The procedure for doing this usually goes as follows:
- Find the critical points of the function,
- Check which ones are in the region,
- Find critical points of the function on thr boundary,
- Compare the value of the function at each one of these points and choose the largest to be the maximum and smallest to be the minimum.
My question is: why do we claim this method works? It could very well be that the function restricted to the boundary has a minimum, but this point is neither a local minimum nor maximum on the region. Take for example $f(x,y)=y^2+1−\frac{1}{1+x}$on the right half plane. It is obvious that this function will have a minimum on the y-axis, but this point will not be a minimum on the region.
My question arose from reviewing some multivariable calculus. The problem in question was to find the maxima and minima of $f(x,y)=x^2+y^2+2x+4y-1$ on the closed region above the diagonal $y=-x$. It is easy to find that $\nabla f =0$ at $(-1,-2)$. Since this point is not within the region, we restrict $f$ to the diagonal and find that its minimum over this boundary occurs at $(1/2,-1/2)$. In the answer sheets, the instructor claims this is a minimum for the function over the whole region, however I find this claim rigorously unjustified. How do we know whether or not there is some other point on which $f$ is smaller?
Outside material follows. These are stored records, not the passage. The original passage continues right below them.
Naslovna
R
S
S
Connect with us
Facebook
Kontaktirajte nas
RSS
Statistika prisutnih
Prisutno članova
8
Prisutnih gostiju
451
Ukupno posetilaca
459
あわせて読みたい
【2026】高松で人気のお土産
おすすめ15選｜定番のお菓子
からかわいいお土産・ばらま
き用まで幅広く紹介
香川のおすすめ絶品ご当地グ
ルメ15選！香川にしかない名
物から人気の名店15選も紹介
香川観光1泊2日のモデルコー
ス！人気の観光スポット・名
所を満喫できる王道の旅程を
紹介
I tried to prove this formally by assuming that such a point, say $\vec x$ exists, then defining a "gradient descent" sequence $S=\{\vec x_n\}$ as follows:
$$ \vec x_0=\vec x$$ $$ \vec x_{n+1}= \vec x_n-\nabla f(x_n)$$ Since $f$ grows to infinity in all directions, it seems intuitive that $S$ should be bounded, at which point the result is proven.
It is also very possible I am missing something obvious. Any help is appreciated.
If a function $f : D \to \Bbb R$ from a closed and bounded domain $D$ and is everywhere differentiable, then a maxima or minima must occur at a point where $\nabla f = 0$, for if not then for $x$ with $\nabla f(x) \ne 0$ we would have $f(x + \epsilon \nabla f) = f(x) + \epsilon \nabla f \cdot \nabla f + O(\epsilon^2)$, which is $\ge f(x)$ for sufficiently small $\epsilon$. Thus any minimizer $x$ of $f$ must either satisfy $\nabla f(x) = 0$ or $x$ must be on the boundary. We may thus enumerate the critical points in the region and on the boundary, and since the absolute maxima and minima must be a local maxima or minima, among them is our absolute maximum and minimum.
The problem with rigor comes when the function is defined on a region which is unbounded. In this case, the function is not guaranteed to have an absolute minimum. If it does have an absolute minimum, then the minimizer $x$ must satisfy $\nabla f(x) = 0$ or be on the boundary, as is argued above. If there is no absolute minimum, then this method tells you nothing.